Work task A
In the passage about the Roosevelt Island subway station below, reproduce the wording from "New York City Subway station" up to and including "weekends and nights.".
Work task B
Render this sentence from the Roosevelt Island station passage in Spanish: "It was originally called Blackwell's Island, but in 1921 it became known as Welfare Island because of the numerous hospitals on the island."

Text passage
○ ○ ○ ○

New York City Subway station in Manhattan

The Roosevelt Island station is a station on the IND 63rd Street Line of the New York City Subway. Located in Manhattan on Roosevelt Island in the East River, it is served by the M train on weekdays during the day and the F train during weekends and nights.

The Roosevelt Island station was first proposed in 1965, when the New York City Transit Authority (NYCTA) announced that it would build a subway station to encourage transit-oriented development on Roosevelt Island. The station and the rest of the 63rd Street Line were built as part of the Program for Action, a wide-ranging subway expansion program, starting in the late 1960s. When construction of the line was delayed, the Roosevelt Island Tram was built in 1973. The Roosevelt Island Operating Corporation was formed in 1984 to develop the island, but was not successful until October 1989 when the subway station opened along with the rest of the 63rd Street Line. The opening encouraged the development of the island, which has made the station busier.

Until December 2001, this was the second-to-last stop of the line, which terminated one stop east at 21st Street–Queensbridge. In 2001, the 63rd Street Tunnel Connection opened, allowing trains from the IND Queens Boulevard Line to use the line. Since the opening of the connection, the line has been served by F trains, and the subway then became the second means for direct travel between the island and Queens, supplementing the buses that had been operating over the Roosevelt Island Bridge. The station is one of the system's deepest, at 100 ft below ground, because the line passes under the West and East Channels of the East River at either end of the station.

==History==

Roosevelt Island was once home to a penitentiary and some asylums, as well as being home to numerous hospitals. It was originally called Blackwell's Island, but in 1921 it became known as Welfare Island because of the numerous hospitals on the island. The island became neglected once the hospitals started closing and their buildings were left abandoned to decay. During the 1960s, some groups started proposing uses for the island.

===Construction===
On February 16, 1965, the New York City Transit Authority announced plans to construct a subway station on the island along the planned 63rd Street Line, as part of the island's proposed transit-oriented development (TOD). TOD tries to increase the amount of residential, business and leisure space within walking distance of public transport. With this announcements, more suggestions for what to do with the island were made. The construction of a station was viewed to be vital for the development of the island, which was still known as Welfare Island. At that point, it was decided to build a shell for the station, to allow for the station to open after the opening of the rest of the line, with a projected savings of $4 million compared to building the station as an infill station after the rest of the line opened. The projected cost of the station was $3.3 million. It was soon decided to build the station with the rest of the line.

The current 63rd Street Line was the final version of proposals for a northern midtown tunnel from the IND Queens Boulevard Line to the Second and Sixth Avenue lines, which date back to the IND Second System of the 1920s and 1930s. The current plans were drawn up in the 1960s under the MTA's Program For Action, where the 63rd Street subway line was to be built in the upper portion of the bi-level 63rd Street Tunnel.

○ ○ ○ ○

Information shown
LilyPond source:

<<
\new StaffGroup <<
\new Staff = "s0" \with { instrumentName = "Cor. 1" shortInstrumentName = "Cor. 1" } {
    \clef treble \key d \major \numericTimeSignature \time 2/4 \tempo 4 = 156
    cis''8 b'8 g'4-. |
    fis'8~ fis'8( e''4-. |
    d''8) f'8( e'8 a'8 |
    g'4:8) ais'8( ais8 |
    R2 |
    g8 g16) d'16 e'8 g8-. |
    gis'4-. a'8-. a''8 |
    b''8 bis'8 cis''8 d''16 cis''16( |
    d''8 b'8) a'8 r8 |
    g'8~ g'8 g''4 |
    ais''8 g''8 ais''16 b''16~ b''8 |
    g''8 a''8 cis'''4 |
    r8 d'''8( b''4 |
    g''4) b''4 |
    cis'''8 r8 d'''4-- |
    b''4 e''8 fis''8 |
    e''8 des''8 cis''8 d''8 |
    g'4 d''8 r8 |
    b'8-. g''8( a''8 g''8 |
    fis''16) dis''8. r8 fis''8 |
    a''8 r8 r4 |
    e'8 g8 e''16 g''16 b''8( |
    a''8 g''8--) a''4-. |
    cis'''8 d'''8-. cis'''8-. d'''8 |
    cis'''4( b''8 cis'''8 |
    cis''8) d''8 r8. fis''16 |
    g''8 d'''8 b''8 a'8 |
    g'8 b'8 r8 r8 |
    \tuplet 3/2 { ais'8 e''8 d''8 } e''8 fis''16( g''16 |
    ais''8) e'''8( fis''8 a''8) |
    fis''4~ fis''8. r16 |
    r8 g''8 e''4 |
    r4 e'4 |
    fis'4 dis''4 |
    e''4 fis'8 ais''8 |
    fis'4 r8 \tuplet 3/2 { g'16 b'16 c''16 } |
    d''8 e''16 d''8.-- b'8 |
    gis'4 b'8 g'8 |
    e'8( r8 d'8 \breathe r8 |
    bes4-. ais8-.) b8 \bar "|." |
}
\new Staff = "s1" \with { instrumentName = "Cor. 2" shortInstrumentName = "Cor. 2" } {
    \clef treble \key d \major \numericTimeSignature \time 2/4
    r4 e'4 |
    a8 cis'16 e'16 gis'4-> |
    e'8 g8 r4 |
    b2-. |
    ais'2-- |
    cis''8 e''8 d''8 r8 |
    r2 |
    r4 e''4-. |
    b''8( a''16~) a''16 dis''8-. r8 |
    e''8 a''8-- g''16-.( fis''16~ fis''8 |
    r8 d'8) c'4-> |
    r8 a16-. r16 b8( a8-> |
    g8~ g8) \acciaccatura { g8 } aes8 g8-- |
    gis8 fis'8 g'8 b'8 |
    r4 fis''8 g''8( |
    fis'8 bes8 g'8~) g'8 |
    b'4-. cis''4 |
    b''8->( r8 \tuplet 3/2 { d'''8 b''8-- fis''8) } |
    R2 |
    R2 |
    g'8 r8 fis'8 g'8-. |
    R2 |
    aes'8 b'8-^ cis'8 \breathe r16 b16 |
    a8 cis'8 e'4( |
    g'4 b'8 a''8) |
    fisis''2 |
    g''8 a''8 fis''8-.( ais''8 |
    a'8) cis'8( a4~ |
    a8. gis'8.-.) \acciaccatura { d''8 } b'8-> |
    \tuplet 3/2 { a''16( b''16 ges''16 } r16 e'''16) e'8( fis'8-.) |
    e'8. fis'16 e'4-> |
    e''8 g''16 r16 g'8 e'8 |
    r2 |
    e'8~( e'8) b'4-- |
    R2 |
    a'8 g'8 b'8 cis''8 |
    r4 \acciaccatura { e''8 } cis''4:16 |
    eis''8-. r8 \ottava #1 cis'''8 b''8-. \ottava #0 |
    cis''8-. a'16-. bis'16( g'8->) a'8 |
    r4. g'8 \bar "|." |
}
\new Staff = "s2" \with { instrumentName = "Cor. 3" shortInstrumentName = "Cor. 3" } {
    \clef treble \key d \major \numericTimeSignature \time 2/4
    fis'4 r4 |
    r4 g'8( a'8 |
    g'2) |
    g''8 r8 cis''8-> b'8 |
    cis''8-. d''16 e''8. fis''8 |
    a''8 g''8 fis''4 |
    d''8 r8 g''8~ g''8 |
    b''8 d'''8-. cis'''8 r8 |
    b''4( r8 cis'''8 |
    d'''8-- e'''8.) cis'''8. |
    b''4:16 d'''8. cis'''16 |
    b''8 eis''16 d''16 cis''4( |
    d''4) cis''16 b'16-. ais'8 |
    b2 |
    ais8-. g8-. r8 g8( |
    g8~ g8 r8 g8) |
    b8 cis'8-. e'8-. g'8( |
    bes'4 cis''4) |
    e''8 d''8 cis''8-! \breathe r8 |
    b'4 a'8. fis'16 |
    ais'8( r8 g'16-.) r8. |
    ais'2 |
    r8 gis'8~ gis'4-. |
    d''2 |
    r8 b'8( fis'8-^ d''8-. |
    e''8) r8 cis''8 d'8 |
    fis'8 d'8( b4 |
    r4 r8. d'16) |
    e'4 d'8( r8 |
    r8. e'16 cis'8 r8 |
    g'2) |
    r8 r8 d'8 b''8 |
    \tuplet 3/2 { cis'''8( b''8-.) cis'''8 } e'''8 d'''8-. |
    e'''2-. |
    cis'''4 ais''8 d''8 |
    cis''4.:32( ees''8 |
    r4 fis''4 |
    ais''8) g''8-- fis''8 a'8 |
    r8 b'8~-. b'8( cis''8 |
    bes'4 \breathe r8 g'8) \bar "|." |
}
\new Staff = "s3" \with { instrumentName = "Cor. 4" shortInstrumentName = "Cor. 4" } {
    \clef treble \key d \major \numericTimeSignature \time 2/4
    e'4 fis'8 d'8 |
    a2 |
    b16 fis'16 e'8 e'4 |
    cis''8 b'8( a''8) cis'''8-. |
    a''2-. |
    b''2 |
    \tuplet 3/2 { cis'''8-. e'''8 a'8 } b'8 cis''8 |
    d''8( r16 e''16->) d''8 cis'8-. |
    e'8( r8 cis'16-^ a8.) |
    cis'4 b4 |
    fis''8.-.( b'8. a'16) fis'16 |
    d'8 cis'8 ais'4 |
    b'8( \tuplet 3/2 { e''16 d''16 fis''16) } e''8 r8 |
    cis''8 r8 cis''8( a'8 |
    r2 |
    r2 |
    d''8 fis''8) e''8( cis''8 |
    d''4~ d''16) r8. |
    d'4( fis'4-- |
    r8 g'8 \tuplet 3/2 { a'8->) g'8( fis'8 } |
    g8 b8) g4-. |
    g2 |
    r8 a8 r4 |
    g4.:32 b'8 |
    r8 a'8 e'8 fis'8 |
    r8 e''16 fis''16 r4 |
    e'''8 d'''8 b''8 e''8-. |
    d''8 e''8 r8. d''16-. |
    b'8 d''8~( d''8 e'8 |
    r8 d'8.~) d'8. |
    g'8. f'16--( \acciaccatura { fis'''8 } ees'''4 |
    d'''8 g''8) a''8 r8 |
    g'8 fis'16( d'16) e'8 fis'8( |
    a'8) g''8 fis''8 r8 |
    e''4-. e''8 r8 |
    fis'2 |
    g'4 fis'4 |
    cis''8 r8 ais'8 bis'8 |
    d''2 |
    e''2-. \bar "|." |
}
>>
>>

○ ○ ○ ○

Answer A
New York City Subway station in Manhattan

The Roosevelt Island station is a station on the IND 63rd Street Line of the New York City Subway. Located in Manhattan on Roosevelt Island in the East River, it is served by the M train on weekdays during the day and the F train during weekends and nights.

Answer B
Originalmente se llamaba Blackwell's Island, pero en 1921 pasó a conocerse como Welfare Island debido a los numerosos hospitales que había en la isla.